The cow swung its head toward me, revealing a hairy gob of grass protruding from its lips as it chewed on the rest of a recent bite. Then it pooped. Then it urinated on its poop. All the while staring at me and chewing. Infuriating.

"Yaaaah!" I yelled. "No pooping on the PCT!" I think it was the yaaah that did it, not the leave-no-trace pooping restrictions. The yaaah seemed to bungle around through the concentric fat folds in the cow's head until it eventually bumped up against a pecan-sized brain.

It trotted seven steps and stopped. Great. I stepped around the poop.

"Yaaah, you freakin' idiot! Yaaah!" It trotted seven more steps and stopped. Terrific. More yelling ensued.

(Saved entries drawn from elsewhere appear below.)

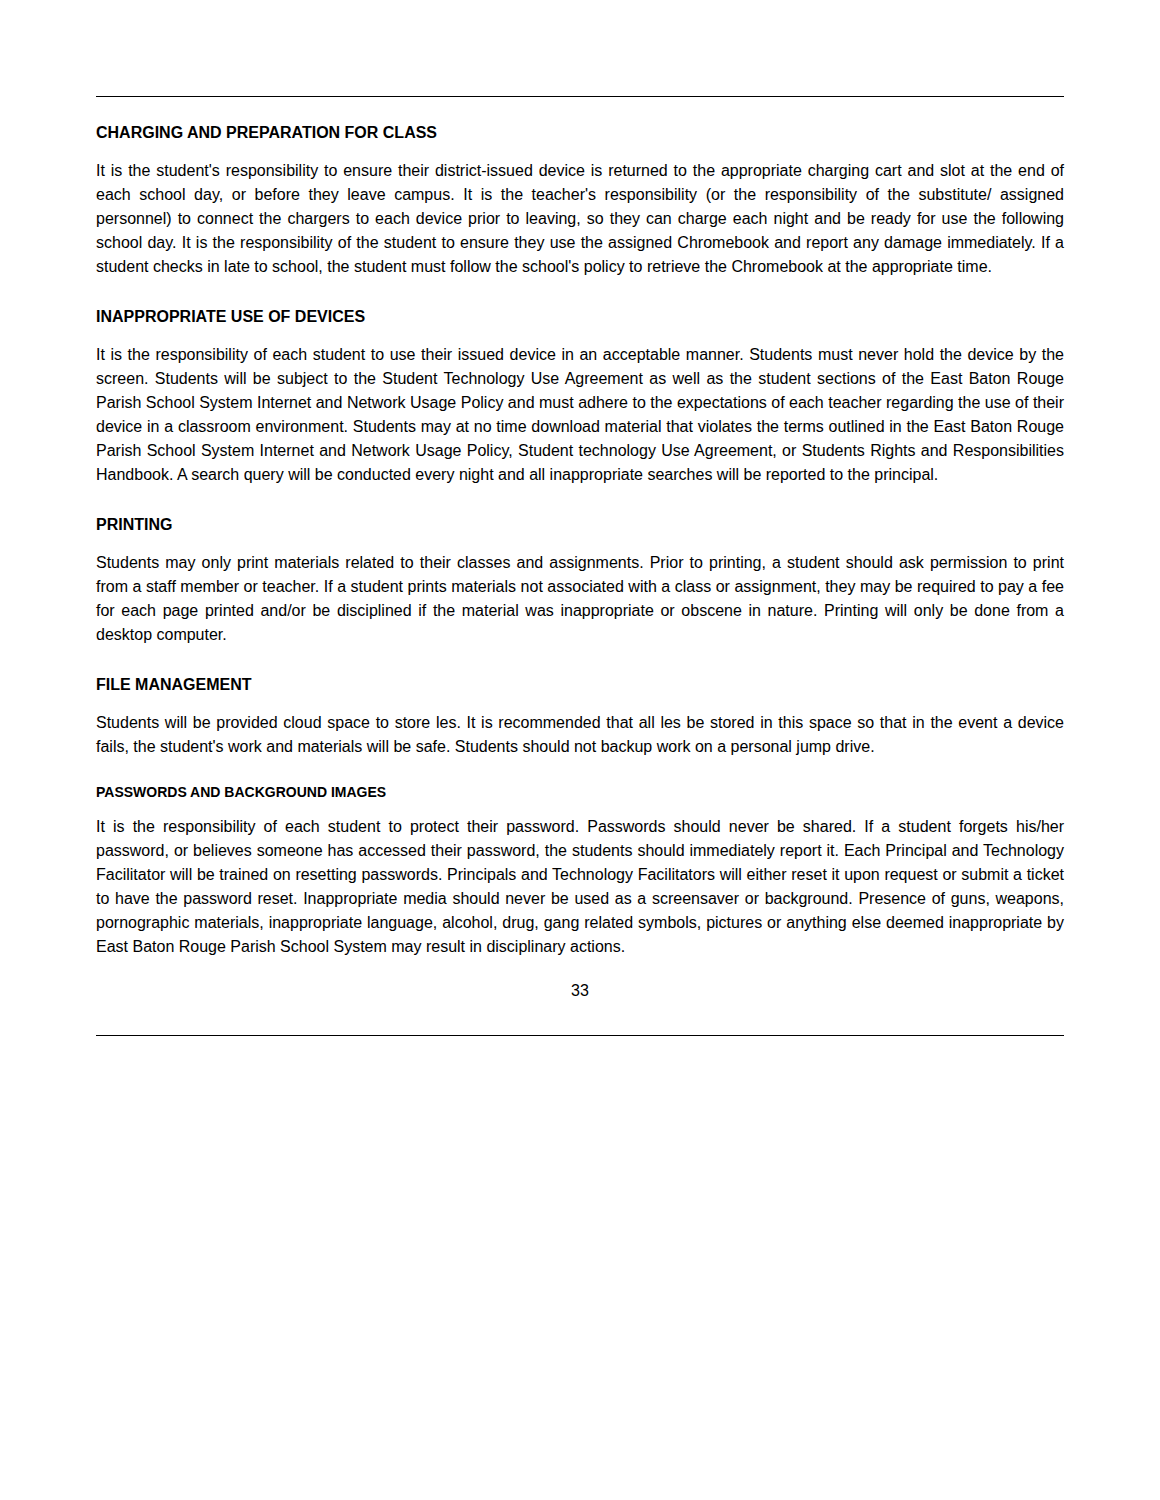CHARGING AND PREPARATION FOR CLASS
It is the student's responsibility to ensure their district-issued device is returned to the appropriate charging cart and slot at the end of each school day, or before they leave campus. It is the teacher's responsibility (or the responsibility of the substitute/ assigned personnel) to connect the chargers to each device prior to leaving, so they can charge each night and be ready for use the following school day. It is the responsibility of the student to ensure they use the assigned Chromebook and report any damage immediately. If a student checks in late to school, the student must follow the school's policy to retrieve the Chromebook at the appropriate time.
INAPPROPRIATE USE OF DEVICES
It is the responsibility of each student to use their issued device in an acceptable manner. Students must never hold the device by the screen. Students will be subject to the Student Technology Use Agreement as well as the student sections of the East Baton Rouge Parish School System Internet and Network Usage Policy and must adhere to the expectations of each teacher regarding the use of their device in a classroom environment. Students may at no time download material that violates the terms outlined in the East Baton Rouge Parish School System Internet and Network Usage Policy, Student technology Use Agreement, or Students Rights and Responsibilities Handbook. A search query will be conducted every night and all inappropriate searches will be reported to the principal.
PRINTING
Students may only print materials related to their classes and assignments. Prior to printing, a student should ask permission to print from a staff member or teacher. If a student prints materials not associated with a class or assignment, they may be required to pay a fee for each page printed and/or be disciplined if the material was inappropriate or obscene in nature. Printing will only be done from a desktop computer.
FILE MANAGEMENT
Students will be provided cloud space to store les. It is recommended that all les be stored in this space so that in the event a device fails, the student's work and materials will be safe. Students should not backup work on a personal jump drive.
PASSWORDS AND BACKGROUND IMAGES
It is the responsibility of each student to protect their password. Passwords should never be shared. If a student forgets his/her password, or believes someone has accessed their password, the students should immediately report it. Each Principal and Technology Facilitator will be trained on resetting passwords. Principals and Technology Facilitators will either reset it upon request or submit a ticket to have the password reset. Inappropriate media should never be used as a screensaver or background. Presence of guns, weapons, pornographic materials, inappropriate language, alcohol, drug, gang related symbols, pictures or anything else deemed inappropriate by East Baton Rouge Parish School System may result in disciplinary actions.
33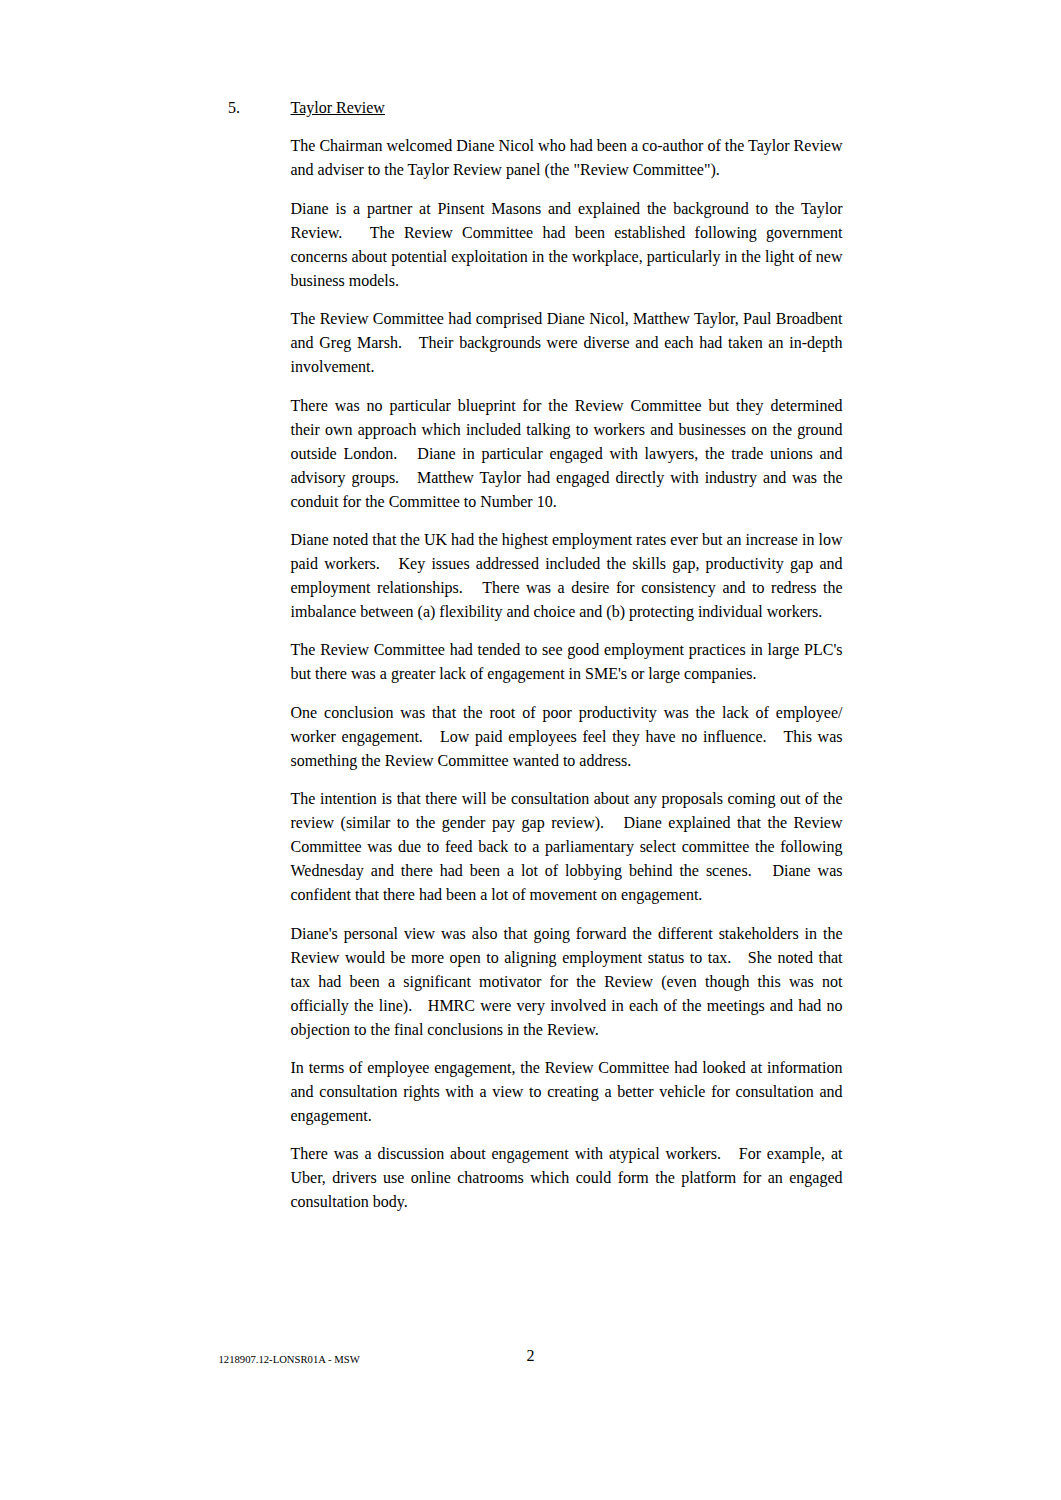5.
Taylor Review
The Chairman welcomed Diane Nicol who had been a co-author of the Taylor Review and adviser to the Taylor Review panel (the "Review Committee").
Diane is a partner at Pinsent Masons and explained the background to the Taylor Review. The Review Committee had been established following government concerns about potential exploitation in the workplace, particularly in the light of new business models.
The Review Committee had comprised Diane Nicol, Matthew Taylor, Paul Broadbent and Greg Marsh. Their backgrounds were diverse and each had taken an in-depth involvement.
There was no particular blueprint for the Review Committee but they determined their own approach which included talking to workers and businesses on the ground outside London. Diane in particular engaged with lawyers, the trade unions and advisory groups. Matthew Taylor had engaged directly with industry and was the conduit for the Committee to Number 10.
Diane noted that the UK had the highest employment rates ever but an increase in low paid workers. Key issues addressed included the skills gap, productivity gap and employment relationships. There was a desire for consistency and to redress the imbalance between (a) flexibility and choice and (b) protecting individual workers.
The Review Committee had tended to see good employment practices in large PLC's but there was a greater lack of engagement in SME's or large companies.
One conclusion was that the root of poor productivity was the lack of employee/ worker engagement. Low paid employees feel they have no influence. This was something the Review Committee wanted to address.
The intention is that there will be consultation about any proposals coming out of the review (similar to the gender pay gap review). Diane explained that the Review Committee was due to feed back to a parliamentary select committee the following Wednesday and there had been a lot of lobbying behind the scenes. Diane was confident that there had been a lot of movement on engagement.
Diane's personal view was also that going forward the different stakeholders in the Review would be more open to aligning employment status to tax. She noted that tax had been a significant motivator for the Review (even though this was not officially the line). HMRC were very involved in each of the meetings and had no objection to the final conclusions in the Review.
In terms of employee engagement, the Review Committee had looked at information and consultation rights with a view to creating a better vehicle for consultation and engagement.
There was a discussion about engagement with atypical workers. For example, at Uber, drivers use online chatrooms which could form the platform for an engaged consultation body.
1218907.12-LONSR01A - MSW
2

This annoying process repeated itself for about ten frustrating minutes until suddenly, without warning, the huge black cow made a big decision. It turned around so it was facing toward me and then it stared at the fence for a while, no longer chewing.

I took this as my cue to pass and I jammed around it, cutting through the knee-high grass just off the trail, staying a hiking pole's length away. Just as I returned to the trail, the cow decided to do a little yelling of its own.

"Nuh-ooooo!" it cried. "Nuh-ooooo! Nuh-ooooo! Nuh-ooooo!"

You may not know this, but real cows never say "moo." Real cows reach way back in the back of the backy back back of the seventh sack of their seventh stomach to squeeze out sound and it ain't no measly "moo" that comes out, brothers and sisters. It's a gusty, gut-hard "Nuh-ooooo!"

In an instant, from the other side of the barb wire fence, came a chorus of supportive replies, "Nuh-ooooo! Nuh-ooooo! Nuh-ooooo!" Soon the whole countryside was nuh-oooooing! I halted in my tracks and turned to face the cacophony.

"I've got nuh-ooooos for you, moo-rons! I can nuh-ooooo, too!" And with that, I reached way back in the back of the backy back back of my single-sack, skinny-scrawny hiker trash stomach and pumped out the biggest, baddest "nuh-ooooo!" of them all! It silenced the herd and rumbled through the pasture like the roar of a jet ski engine. All their heads were facing me, staring stares that only cows can stare.


"That's right, cows!" I yelled. "I'm nuh-oooooing at YOU!"